Kontrovers: Frauke Brosius-Gersdorf im April 2024 vor der Bundespressekonferenz. Damals stellte sie den Bericht einer Kommission zur reproduktiven Selbstbestimmung vor – mit Ausführungen zur Menschenwürde, die für etliche Unionspolitiker nicht akzeptabel waren.

Woran ist die Wahl von Frauke Brosius-Gersdorf gescheitert? Rechtslastige Autoren haben die Juristin verleumdet. Aber die grundsätzlichen Bedenken, die es in der Union gegen sie gab, hatten andere Gründe. Wie sind Kanzler und Fraktionschef damit umgegangen?
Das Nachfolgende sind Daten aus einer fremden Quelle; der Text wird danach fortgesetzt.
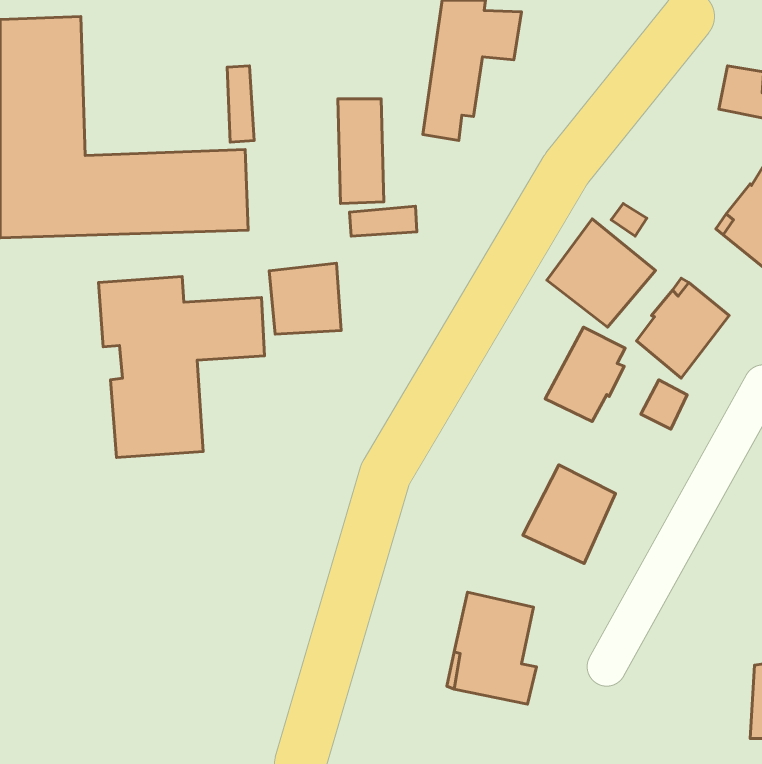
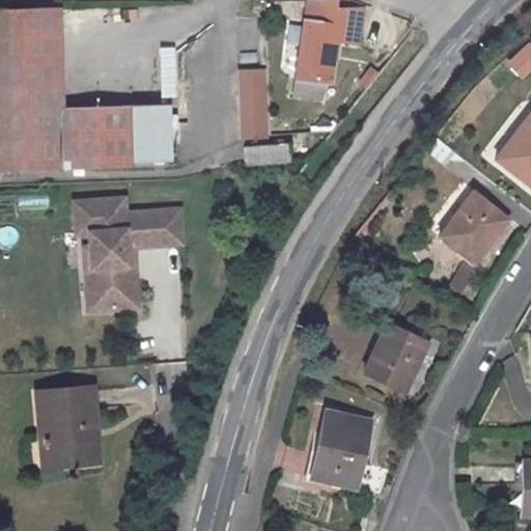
building: [547,219,655,327] -> none
building: [269,263,341,334] -> none
building: [545,327,625,421] -> none
building: none -> [38,387,97,465]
Der Mann hat recht. So ein Vorgang dürfe sich nicht wiederholen, hat SPD-Fraktionschef Matthias Miersch angesichts des Debakels um die Besetzung offener Richterstellen am Bundesverfassungsgericht gesagt. Am Ende hat die von der SPD als Richterin vorgeschlagene Rechtsprofessorin Frauke Brosius-Gersdorf den Koalitionsfrieden gerettet, indem sie aufgab. Die Juristin hat – spät – eingesehen, was die Fraktionsspitzen von Union und SPD viel früher hätten feststellen müssen: Sie hätte bei der Richterwahl keine ausreichende Mehrheit finden können. Dazu waren die Bedenken in der Unionsfraktion zu groß.

Den Kern dieser Bedenken hat die CDU-Abgeordnete Lisa Winkelmeier-Becker, gewiss keine Scharfmacherin, genannt, indem sie mit einem Zitat aus dem Grundsatzprogramm ihrer Partei auf die „unantastbare Würde des Menschen in jeder Phase seiner Entwicklung“ hinwies. Wenn Unions-Fraktionschef Jens Spahn davon überrascht wurde, hat er seinen Job schlecht gemacht.

Spahn hätte früher Stopp sagen müssen

Das gilt unabhängig von Verleumdungskampagnen diverser Rechtsaußen-Agitatoren, die den Streit um die Juristin für ihre Zwecke nutzten. Zu diesem Streit hätte es nie kommen dürfen. Brosius-Gersdorf hatte sich schon zu Zeiten der Ampel-Koalition im Zusammenhang mit dem damaligen Vorhaben, den bisherigen Paragrafen 218 zu kippen, in einer Weise exponiert, die für viele Unionsleute schwer erträglich war. Wenn die SPD die Potsdamer Professorin trotzdem (oder gerade deshalb?) vorschlagen wollte, war das nicht klug. Spahns Aufgabe wäre es aber gewesen, früh, während der vertraulichen Vorabklärung, Stopp zu sagen. Das hat er versäumt, und Kanzler Friedrich Merz hat seine Parteifreunde erst recht provoziert, als er die Frage, ob er Brosius-Gersdorf mitwählen würde, ohne jede Einordnung platt bejahte.

Schon am Ende der Koalitionsverhandlungen hatten Merz und CSU-Chef Markus Söder sich von der SPD die Festlegung auf eine erweiterte Finanzierung von Schwangerschaftsabbrüchen durch die Krankenkassen aufdrücken lassen. Einen Passus, den Brosius-Gersdorf ihnen noch in ihrer Verzichtserklärung vorhielt: Was die Sozialversicherung bezahlen soll, kann doch nicht rechtswidrig sein. In dieser Logik hängt die Deutung zentraler Verfassungsbestimmungen vom gewünschten sozialrechtlichen Ergebnis ab. Merz und Spahn haben nicht verstanden, dass ein derart ultrapragmatisches Verfassungsverständnis in der Partei Konrad Adenauers auf Widerstand stoßen muss. Gute Führung sieht anders aus.